I want to prove that:
$$\sum_{i=0}^{i=n} x_i^T \Sigma^{-1} x_i = n.len(s)$$ being $len(s)$ the number of non-zero singular values* of $\Sigma$, that is defined as
$$\Sigma = \frac{1}{n} \sum_{j=1}^{j=n} x_j x_j^T$$

If necessary, mean can be considered $0$

*Not necessarily mathematical $0$, this can also mean "not too small values" .
Actually non-zero is "non-negligible" depending on a threshold defined as the largest singular value times the square root of the machine epsilon.
In Python: s[0] * np.sqrt(np.finfo(np.float).eps) being s the singular values in descending order (see the code)

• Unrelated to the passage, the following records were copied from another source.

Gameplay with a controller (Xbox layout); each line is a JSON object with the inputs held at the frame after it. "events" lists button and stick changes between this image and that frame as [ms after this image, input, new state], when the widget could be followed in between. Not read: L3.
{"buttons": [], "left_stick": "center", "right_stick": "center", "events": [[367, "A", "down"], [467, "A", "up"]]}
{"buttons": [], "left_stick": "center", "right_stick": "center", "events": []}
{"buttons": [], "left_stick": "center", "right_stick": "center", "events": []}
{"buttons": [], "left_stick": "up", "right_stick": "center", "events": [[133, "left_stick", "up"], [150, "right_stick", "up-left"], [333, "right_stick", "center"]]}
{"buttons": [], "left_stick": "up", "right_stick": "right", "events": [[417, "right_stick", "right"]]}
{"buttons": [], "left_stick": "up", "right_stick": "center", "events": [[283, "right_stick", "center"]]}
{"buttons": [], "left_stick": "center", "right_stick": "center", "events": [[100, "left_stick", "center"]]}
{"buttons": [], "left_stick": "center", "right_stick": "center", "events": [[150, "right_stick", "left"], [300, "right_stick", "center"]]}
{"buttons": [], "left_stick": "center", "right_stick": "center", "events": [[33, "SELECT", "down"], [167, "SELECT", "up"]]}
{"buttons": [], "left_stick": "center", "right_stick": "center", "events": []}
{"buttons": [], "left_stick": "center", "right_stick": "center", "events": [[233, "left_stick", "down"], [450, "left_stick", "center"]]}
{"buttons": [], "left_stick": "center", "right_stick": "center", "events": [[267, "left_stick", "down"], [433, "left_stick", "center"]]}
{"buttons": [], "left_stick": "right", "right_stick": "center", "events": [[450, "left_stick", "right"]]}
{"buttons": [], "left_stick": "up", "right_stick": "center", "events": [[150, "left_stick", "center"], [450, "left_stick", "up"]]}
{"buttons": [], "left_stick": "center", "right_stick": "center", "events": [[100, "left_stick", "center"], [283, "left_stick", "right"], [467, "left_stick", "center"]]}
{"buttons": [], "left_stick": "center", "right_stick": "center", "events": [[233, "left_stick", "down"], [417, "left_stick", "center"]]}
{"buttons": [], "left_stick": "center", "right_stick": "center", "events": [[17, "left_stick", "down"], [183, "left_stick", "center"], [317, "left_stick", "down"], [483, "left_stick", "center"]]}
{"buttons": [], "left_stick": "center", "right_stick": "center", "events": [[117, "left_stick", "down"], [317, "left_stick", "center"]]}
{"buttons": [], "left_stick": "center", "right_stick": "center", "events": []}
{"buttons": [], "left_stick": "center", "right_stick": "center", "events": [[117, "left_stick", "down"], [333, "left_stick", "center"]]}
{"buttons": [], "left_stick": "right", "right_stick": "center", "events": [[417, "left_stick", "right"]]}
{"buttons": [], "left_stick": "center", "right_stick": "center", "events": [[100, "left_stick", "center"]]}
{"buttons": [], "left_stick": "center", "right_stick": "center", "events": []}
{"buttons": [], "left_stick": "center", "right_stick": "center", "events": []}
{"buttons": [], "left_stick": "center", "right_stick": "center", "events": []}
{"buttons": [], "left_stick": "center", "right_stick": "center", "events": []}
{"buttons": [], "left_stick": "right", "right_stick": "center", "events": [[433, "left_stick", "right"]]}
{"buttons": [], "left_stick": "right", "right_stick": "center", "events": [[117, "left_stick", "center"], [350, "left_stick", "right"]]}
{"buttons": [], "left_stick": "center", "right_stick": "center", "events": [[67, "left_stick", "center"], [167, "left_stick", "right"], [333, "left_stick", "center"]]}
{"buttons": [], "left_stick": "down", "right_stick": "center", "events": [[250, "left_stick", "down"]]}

  • $\begingroup$ How do you propose to compute $\Sigma^{-1}$ if $\Sigma$ has zero singular values? Otherwise, this is just a trace identity. The answer should always be $n$. $\endgroup$ – Hans Engler Nov 16 '18 at 21:54
  • $\begingroup$ In fact, the question is about the proposal itself. The code I'm looking into, and this other R package, assume the proposition that involves $n. len(s)$. I want to know when it's valid, and what approximations and assumptions are being made. Sorry if it wasn't clear $\endgroup$ – Franco Marchesoni Nov 19 '18 at 21:07

Assuming that the sample $\{x_i\}$ spans the whole space $\mathbb{R}^d$, the value is always $nd$. Here is the proof:

Using your notation for $X$, we know $\Sigma = \frac{1}{n} XX^T$ and therefore $\Sigma^{-1} = n \left(XX^T \right)^{-1}$. Then $$ x_i^T \Sigma^{-1} x_i = tr(x_i^T \Sigma^{-1} x_i) = tr(\Sigma^{-1} x_i x_i^T) $$
and therefore $$ \sum_{i = 1}^n x_i^T \Sigma^{-1} x_i = tr(\Sigma^{-1} \sum_{i=1}^n x_i x_i^T) = tr(\Sigma^{-1} (XX^T)) = n tr(I_d) = nd $$ where $I_d$ is the $d$-dim identity matrix.